> [ASSIGNMENT] Show all lines from the data that include the word "casing".

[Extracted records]
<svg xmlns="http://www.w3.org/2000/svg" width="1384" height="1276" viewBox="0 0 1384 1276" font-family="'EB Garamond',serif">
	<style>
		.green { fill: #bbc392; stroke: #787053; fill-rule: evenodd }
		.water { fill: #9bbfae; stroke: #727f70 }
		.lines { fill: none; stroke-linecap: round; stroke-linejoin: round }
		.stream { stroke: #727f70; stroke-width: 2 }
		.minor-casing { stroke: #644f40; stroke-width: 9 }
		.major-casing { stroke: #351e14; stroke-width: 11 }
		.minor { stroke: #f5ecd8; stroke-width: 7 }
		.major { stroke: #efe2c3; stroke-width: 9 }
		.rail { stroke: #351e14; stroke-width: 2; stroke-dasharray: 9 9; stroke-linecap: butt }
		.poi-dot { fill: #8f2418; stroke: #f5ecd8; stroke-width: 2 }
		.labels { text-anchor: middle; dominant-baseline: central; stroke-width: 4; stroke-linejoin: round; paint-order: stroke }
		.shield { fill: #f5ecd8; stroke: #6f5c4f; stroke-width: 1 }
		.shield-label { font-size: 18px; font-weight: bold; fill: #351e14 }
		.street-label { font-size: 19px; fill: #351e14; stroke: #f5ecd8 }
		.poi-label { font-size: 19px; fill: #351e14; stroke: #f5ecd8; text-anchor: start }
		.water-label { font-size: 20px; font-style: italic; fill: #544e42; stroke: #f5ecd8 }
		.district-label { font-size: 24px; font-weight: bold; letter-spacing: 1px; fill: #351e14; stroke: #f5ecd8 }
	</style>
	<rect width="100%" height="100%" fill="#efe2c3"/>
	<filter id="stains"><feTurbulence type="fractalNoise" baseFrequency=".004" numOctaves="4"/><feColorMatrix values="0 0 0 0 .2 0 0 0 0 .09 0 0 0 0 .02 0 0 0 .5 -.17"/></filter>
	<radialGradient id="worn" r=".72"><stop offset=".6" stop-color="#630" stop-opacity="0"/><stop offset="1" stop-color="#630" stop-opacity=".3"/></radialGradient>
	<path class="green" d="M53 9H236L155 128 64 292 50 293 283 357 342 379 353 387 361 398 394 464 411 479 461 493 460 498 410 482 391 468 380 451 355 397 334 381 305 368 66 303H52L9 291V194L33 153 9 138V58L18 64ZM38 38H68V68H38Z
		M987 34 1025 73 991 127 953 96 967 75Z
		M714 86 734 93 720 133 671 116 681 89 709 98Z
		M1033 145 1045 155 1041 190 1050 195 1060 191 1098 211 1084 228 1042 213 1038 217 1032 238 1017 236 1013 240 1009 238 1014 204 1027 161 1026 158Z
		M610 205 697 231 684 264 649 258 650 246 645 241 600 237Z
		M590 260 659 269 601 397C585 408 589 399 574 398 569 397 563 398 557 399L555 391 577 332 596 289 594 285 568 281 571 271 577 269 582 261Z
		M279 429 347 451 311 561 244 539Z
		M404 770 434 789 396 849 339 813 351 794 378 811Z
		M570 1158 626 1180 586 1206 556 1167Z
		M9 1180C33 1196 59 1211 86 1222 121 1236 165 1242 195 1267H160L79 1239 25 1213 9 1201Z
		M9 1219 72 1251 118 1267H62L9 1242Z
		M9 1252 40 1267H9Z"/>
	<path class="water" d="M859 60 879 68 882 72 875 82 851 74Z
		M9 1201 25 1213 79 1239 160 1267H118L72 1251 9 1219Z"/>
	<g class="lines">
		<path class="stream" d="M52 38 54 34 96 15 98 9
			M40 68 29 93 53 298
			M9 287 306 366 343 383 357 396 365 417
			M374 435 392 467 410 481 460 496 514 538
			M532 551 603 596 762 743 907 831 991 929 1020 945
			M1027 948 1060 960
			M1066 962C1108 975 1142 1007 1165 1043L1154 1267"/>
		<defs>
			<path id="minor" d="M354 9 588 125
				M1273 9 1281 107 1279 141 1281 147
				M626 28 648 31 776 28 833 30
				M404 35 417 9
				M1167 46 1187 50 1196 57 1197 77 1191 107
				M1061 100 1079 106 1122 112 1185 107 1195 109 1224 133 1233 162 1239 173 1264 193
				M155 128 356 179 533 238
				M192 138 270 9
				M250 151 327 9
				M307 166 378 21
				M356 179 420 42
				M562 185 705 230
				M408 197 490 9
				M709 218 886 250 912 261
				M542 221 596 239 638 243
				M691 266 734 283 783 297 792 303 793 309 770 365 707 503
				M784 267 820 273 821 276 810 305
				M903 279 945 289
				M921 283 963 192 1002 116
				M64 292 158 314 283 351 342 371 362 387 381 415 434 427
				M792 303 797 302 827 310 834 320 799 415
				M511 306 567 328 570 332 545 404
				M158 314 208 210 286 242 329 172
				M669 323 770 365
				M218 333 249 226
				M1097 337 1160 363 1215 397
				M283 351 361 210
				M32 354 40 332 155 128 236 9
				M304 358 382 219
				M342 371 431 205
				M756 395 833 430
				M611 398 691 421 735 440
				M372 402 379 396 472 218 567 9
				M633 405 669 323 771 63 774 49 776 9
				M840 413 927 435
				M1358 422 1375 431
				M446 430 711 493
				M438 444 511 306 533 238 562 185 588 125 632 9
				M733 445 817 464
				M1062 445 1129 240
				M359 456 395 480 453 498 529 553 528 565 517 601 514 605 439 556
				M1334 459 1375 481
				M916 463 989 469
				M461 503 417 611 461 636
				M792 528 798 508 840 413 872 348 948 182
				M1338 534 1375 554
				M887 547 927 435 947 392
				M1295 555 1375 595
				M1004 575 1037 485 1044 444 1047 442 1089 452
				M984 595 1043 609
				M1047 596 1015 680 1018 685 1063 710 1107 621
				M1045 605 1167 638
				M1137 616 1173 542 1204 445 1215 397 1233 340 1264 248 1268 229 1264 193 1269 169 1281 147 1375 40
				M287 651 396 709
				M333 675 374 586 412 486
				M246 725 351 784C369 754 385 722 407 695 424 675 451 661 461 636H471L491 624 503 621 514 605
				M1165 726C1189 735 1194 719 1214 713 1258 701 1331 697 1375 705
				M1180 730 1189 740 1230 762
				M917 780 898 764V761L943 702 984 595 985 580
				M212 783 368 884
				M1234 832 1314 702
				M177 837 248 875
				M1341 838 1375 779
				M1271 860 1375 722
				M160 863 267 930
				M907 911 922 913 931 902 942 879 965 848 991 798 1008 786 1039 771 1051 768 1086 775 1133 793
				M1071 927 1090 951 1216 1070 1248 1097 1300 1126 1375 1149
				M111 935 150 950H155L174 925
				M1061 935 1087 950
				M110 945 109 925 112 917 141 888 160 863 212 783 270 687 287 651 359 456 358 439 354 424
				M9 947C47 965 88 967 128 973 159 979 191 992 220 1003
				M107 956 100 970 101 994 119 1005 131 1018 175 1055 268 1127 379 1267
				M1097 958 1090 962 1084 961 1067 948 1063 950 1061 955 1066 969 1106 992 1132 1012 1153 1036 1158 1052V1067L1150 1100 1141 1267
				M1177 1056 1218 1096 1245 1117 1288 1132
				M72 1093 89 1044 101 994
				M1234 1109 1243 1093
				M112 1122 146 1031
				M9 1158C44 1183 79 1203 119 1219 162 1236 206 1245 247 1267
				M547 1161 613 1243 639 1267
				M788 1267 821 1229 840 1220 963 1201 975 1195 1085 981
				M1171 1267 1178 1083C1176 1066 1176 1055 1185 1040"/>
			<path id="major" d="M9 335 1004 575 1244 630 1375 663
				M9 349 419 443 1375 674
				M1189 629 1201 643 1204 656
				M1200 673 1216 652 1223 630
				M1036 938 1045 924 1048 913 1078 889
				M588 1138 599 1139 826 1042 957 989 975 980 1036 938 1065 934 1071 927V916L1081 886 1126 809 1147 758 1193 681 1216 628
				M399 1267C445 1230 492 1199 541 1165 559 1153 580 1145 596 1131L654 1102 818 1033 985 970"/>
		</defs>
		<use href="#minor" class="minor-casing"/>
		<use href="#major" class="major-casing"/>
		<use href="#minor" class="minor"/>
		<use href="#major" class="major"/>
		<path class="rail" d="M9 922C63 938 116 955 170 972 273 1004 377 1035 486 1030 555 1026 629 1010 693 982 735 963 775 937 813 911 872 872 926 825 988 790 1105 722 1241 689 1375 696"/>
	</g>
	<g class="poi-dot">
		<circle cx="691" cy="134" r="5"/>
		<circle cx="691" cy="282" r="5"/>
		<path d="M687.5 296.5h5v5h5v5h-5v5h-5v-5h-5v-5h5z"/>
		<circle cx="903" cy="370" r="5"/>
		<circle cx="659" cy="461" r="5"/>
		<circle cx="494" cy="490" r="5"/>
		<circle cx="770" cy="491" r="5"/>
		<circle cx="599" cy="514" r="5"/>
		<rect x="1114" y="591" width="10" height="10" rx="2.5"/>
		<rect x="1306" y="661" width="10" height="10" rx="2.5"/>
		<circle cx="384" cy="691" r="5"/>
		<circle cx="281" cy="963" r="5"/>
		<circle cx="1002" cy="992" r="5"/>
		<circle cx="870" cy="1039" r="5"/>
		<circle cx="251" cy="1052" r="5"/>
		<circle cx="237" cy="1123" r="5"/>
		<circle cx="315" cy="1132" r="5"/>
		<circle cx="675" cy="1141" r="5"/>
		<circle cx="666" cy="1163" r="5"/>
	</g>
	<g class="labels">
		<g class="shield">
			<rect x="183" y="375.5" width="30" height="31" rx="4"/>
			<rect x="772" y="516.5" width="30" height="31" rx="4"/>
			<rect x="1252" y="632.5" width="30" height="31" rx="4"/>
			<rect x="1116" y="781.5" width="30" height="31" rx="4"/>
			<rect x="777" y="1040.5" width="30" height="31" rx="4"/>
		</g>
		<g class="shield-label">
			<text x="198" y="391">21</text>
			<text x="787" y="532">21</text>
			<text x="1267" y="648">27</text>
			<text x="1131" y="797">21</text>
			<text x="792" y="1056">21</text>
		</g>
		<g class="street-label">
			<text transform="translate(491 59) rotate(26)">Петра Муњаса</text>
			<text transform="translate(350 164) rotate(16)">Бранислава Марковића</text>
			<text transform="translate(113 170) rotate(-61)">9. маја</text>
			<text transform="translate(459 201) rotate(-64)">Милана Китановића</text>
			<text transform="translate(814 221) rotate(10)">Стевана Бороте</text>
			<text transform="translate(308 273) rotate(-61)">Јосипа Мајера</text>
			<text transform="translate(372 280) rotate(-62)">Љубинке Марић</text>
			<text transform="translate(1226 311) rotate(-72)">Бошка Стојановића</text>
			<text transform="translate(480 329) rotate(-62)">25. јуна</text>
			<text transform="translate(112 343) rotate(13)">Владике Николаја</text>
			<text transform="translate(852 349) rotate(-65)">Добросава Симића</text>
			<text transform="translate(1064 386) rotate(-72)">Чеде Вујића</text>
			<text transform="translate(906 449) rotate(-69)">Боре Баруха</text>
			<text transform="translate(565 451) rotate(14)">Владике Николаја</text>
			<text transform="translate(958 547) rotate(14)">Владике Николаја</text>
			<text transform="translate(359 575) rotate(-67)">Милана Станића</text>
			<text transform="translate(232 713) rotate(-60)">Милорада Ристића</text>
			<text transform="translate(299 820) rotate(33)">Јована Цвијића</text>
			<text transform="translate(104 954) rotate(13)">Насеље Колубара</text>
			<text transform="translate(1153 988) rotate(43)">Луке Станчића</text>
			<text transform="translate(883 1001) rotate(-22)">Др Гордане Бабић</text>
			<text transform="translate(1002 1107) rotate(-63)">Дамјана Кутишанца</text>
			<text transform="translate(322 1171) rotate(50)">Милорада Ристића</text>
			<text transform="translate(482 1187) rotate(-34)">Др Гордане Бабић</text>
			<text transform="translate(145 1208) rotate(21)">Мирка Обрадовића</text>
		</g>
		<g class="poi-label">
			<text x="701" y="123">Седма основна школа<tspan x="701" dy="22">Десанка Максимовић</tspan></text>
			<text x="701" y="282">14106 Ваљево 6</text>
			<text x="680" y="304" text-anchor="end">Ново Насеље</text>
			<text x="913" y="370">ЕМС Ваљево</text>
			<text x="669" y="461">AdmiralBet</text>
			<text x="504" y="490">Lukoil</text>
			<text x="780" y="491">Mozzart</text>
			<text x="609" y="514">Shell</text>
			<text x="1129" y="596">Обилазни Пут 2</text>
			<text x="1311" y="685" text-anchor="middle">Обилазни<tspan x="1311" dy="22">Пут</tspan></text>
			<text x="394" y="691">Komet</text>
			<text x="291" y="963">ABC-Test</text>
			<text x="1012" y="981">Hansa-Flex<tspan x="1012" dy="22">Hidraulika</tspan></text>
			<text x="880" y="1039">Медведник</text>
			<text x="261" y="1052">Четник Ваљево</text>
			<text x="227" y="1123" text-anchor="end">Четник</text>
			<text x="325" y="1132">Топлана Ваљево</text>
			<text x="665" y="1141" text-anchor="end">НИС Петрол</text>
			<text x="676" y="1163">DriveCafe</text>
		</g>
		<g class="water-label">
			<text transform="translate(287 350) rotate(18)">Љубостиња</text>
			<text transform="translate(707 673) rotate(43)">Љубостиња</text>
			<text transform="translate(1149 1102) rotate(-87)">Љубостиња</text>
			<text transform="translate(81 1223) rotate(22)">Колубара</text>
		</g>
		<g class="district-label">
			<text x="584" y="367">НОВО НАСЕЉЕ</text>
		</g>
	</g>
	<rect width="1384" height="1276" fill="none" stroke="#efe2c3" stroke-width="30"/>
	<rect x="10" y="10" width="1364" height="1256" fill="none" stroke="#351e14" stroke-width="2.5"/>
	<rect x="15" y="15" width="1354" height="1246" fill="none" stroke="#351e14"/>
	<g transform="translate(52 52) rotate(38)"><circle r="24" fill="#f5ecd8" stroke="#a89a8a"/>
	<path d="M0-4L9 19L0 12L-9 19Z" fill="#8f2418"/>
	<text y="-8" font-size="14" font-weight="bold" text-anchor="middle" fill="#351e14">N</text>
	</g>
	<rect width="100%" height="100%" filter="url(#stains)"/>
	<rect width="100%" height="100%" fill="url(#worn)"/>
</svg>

> [OUTPUT FOR THIS EXERCISE]
		.minor-casing { stroke: #644f40; stroke-width: 9 }
		.major-casing { stroke: #351e14; stroke-width: 11 }
		<use href="#minor" class="minor-casing"/>
		<use href="#major" class="major-casing"/>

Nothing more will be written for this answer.